Dari Rian, Untuk Nayla.

995 73 2
                                    

Ada kalanya kita tidak boleh membenci luka. Karena kebanyakan manusia selalu rindu akan luka yang ada pada dirinya. Rindu akan hal-hal yang terjadi sebelum luka itu tercipta di antaranya, misalnya.

🌫🌫🌫

Memaknai isi sebuah lagu itu memang tidak mudah. Jangankan isinya, terkadang saat mendengar judulnya saja manusia sudah merasa lelah. Begitu juga dengan wanita. Sedari tadi tak ada percakapan yang mengalir di antara Nayla dan cowok di sebelahnya. Nayla sengaja memilih bungkam bukan karena ia merasa tidak nyaman, tapi ia benar-benar bingung harus darimana memulai percakapan.

Sementara cowok yang kini ada di balik kemudi juga sepertinya sangat fokus pada jalanan. Tak terusik sama sekali dengan segala keheningan.

Namun, memang harusnya Nayla tidak memilih diam. Harusnya sedari awal ia yang memulai percakapan.

Nayla menarik napas begitu panjang. Ia melirik kecil pada Kiki yang tetap fokus pada kemudinya.

"Ki," panggil Nayla seraya menarik ujung lengan kemeja Kiki.

"Hmm."

Lagi, Nayla kembali menarik napas. Kini semakin panjang. Ia membuang wajah. Mulai menatap jalanan. Menatap orang-orang yang berlalu-lalang.

Riuh gaduh jalanan bahkan sampai tidak Nayla dengar. Karena rupanya hening yang kini membelenggu mereka berdua semakin mendasar. Seakan menarik seluruh fokus Nayla hingga tidak seperti semestinya.

"Ini hari terakhir kita di skors. Besok pasti akan sibuk. Kenapa keluar?" tanya Nayla pelan.

Kiki tak bergeming. Hanya semakin membiarkan hening mengisi sunyi. Ada yang bilang, sesuatu yang sudah dimulai akan lebih baik jika segera diselesaikan. Dan hari ini Kiki ingin menyelesaikan semua yang telah seseorang mulai dengan seenaknya.

"Lebih baik lo jangan banyak bertanya."

Kelabu di mata Kiki kini jatuh pada manik mata Nayla. Lampu merah yang membuat mereka berhenti lantas benar-benar mulai mengambil alih. Nayla terus menatap mata Kiki lama. Sementara Kiki hanya terus menyelam lebih dalam ke manik mata itu. Mencari-cari sebuah jawaban atas seluruh pertanyaannya. Dan benar saja, tepat saat lampu mulai berganti warna menjadi hijau, Kiki sungguh mendapatkan jawabannya.

Sudut bibir Kiki sedikit terangkat. Meski detik selanjutnya kembali membuang wajah dan tak peduli banyak. Nayla sendiri semakin lelah berada di antara kebingungan-kebingungan yang Kiki ciptakan.

Nayla melipat kedua tangannya di depan dada. Bergumam sendiri di samping Kiki yang mengemudi.

Namun, di antara banyaknya tempat yang dapat mereka singgahi. Kenapa justru tempat ini yang Kiki pilih?

Detak jantung Nayla semakin tak terkendali. Gerak mata cewek itu juga semakin terlihat gelisah. Namun, Kiki membiarkannya. Cowok itu mulai turun dari mobil. Memutarinya kemudian berhenti tepat di sebelah sisi pintu dekat Nayla duduk.

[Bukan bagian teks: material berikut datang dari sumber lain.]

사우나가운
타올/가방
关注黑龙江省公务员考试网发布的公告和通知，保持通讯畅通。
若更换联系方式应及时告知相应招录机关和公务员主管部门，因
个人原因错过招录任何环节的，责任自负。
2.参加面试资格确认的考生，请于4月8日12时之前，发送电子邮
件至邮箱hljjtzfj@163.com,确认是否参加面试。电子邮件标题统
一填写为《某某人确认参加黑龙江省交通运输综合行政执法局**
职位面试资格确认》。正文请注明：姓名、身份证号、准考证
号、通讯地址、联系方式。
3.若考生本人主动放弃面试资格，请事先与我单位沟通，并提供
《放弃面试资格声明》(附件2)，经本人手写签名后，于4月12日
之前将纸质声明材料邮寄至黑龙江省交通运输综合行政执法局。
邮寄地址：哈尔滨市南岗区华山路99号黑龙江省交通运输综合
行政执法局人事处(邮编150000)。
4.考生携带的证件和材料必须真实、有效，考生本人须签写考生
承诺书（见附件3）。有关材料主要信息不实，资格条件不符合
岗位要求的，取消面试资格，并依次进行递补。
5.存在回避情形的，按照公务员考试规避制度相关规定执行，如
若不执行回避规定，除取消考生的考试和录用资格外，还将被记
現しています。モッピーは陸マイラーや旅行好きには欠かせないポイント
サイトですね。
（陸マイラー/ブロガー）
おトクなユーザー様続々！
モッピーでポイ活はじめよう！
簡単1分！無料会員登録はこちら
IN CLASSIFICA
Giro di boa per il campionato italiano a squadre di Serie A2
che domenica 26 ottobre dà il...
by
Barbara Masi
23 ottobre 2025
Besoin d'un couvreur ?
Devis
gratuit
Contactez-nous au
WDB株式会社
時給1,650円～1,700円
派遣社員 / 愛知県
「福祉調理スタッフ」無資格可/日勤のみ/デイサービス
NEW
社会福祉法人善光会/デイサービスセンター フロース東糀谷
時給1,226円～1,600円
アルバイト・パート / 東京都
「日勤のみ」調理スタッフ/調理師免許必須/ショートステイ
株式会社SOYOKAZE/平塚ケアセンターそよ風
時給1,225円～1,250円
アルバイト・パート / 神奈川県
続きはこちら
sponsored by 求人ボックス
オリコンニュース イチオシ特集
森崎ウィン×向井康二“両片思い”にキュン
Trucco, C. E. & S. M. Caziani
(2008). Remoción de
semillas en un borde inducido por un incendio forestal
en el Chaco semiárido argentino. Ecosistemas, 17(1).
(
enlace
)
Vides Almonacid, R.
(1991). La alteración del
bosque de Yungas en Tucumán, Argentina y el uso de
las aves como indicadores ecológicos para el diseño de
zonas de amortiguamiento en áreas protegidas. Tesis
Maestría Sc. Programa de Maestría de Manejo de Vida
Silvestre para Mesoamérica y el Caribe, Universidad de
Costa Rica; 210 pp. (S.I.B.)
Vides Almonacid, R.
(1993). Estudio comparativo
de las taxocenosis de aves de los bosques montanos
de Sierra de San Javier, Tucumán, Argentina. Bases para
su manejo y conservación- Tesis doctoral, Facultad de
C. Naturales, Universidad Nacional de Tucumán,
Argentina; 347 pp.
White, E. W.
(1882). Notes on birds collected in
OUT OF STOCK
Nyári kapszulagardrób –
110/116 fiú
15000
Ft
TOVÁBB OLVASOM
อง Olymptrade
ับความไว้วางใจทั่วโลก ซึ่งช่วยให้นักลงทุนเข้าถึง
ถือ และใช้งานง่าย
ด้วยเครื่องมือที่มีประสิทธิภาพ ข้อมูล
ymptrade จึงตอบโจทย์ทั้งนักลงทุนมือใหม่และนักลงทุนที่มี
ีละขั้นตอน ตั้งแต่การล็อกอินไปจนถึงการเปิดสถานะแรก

"Ki. Jangan ke sini. Jangan tempat ini. Kita bisa cari tempat yang lain. Di perpustakaan depan sekolah? Di dekat pasar malam? Di kafe Zaki? Di manapun asal nggak di sini. Ki..."

Ada getar yang sengaja Kiki hiraukan. Cowok itu mulai membuka pintunya pelan. Lantas saat pintunya mulai terbuka. Hanya wajah tegang Nayla yang kini disuguhkan.

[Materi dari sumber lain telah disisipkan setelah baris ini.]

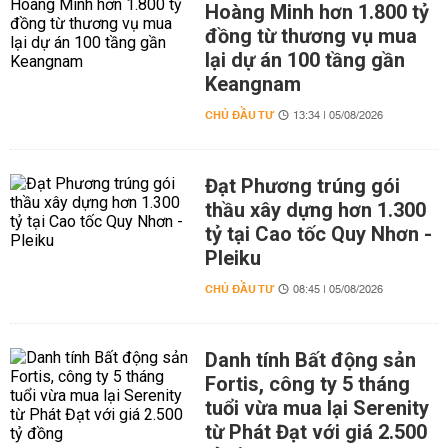
Hoàng Minh hơn 1.800 tỷ
đồng từ thương vụ mua
lại dự án 100 tầng gần
Keangnam
CHỦ ĐẦU TƯ
13:34 | 05/08/2026
Đạt Phương trúng gói
thầu xây dựng hơn 1.300
tỷ tại Cao tốc Quy Nhơn -
Pleiku
CHỦ ĐẦU TƯ
08:45 | 05/08/2026
Danh tính Bất động sản
Fortis, công ty 5 tháng
tuổi vừa mua lại Serenity
từ Phát Đạt với giá 2.500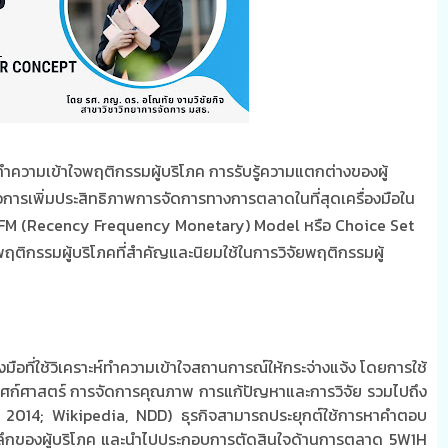
รทำความเข้าใจพฤติกรรมผู้บริโภค การรับรู้ความแตกต่างของผู้
ื่อการเพิ่มประสิทธิภาพการจัดการทางการตลาดในที่สุดเครื่องมือใน
FM
(Recency Frequency Monetary) Model
หรือ
Choice Set
ห์พฤติกรรมผู้บริโภคที่สำคัญและนิยมใช้ในการวิจัยพฤติกรรมผู้
่องมือที่ใช้วิเคราะห์ทำความเข้าใจสถานการณ์ให้กระจ่างแจ้ง โดยการใช้
เทศก์ศาสตร์ การจัดการคุณภาพ การแก้ปัญหาและการวิจัย รวมไปถึง
, 2014; Wikipedia, NDD)
ธุรกิจสามารถประยุกต์ใช้การหาคำตอบ
ชิงลึกของผู้บริโภค และนำไปประกอบการตัดสินใจด้านการตลาด
5W1H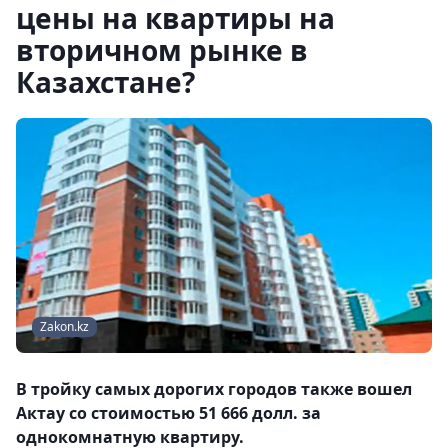
цены на квартиры на
вторичном рынке в
Казахстане?
Zakon.kz
В тройку самых дорогих городов также вошел
Актау со стоимостью 51 666 долл. за
однокомнатную квартиру.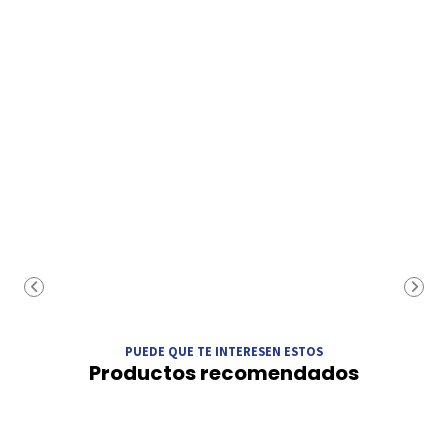
PUEDE QUE TE INTERESEN ESTOS
Productos recomendados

Detik pertama Kiki tak merasa ada yang berbeda. Namun, detik berikutnya Kiki seakan sadar, bahwa tebakannya benar akan sesuatu hal.

Kiki berjongkok. Menghela napas dalam-dalam. Ia mulai mengulurkan tangan. Namun, tak kunjung diterima oleh orang yang bersangkutan.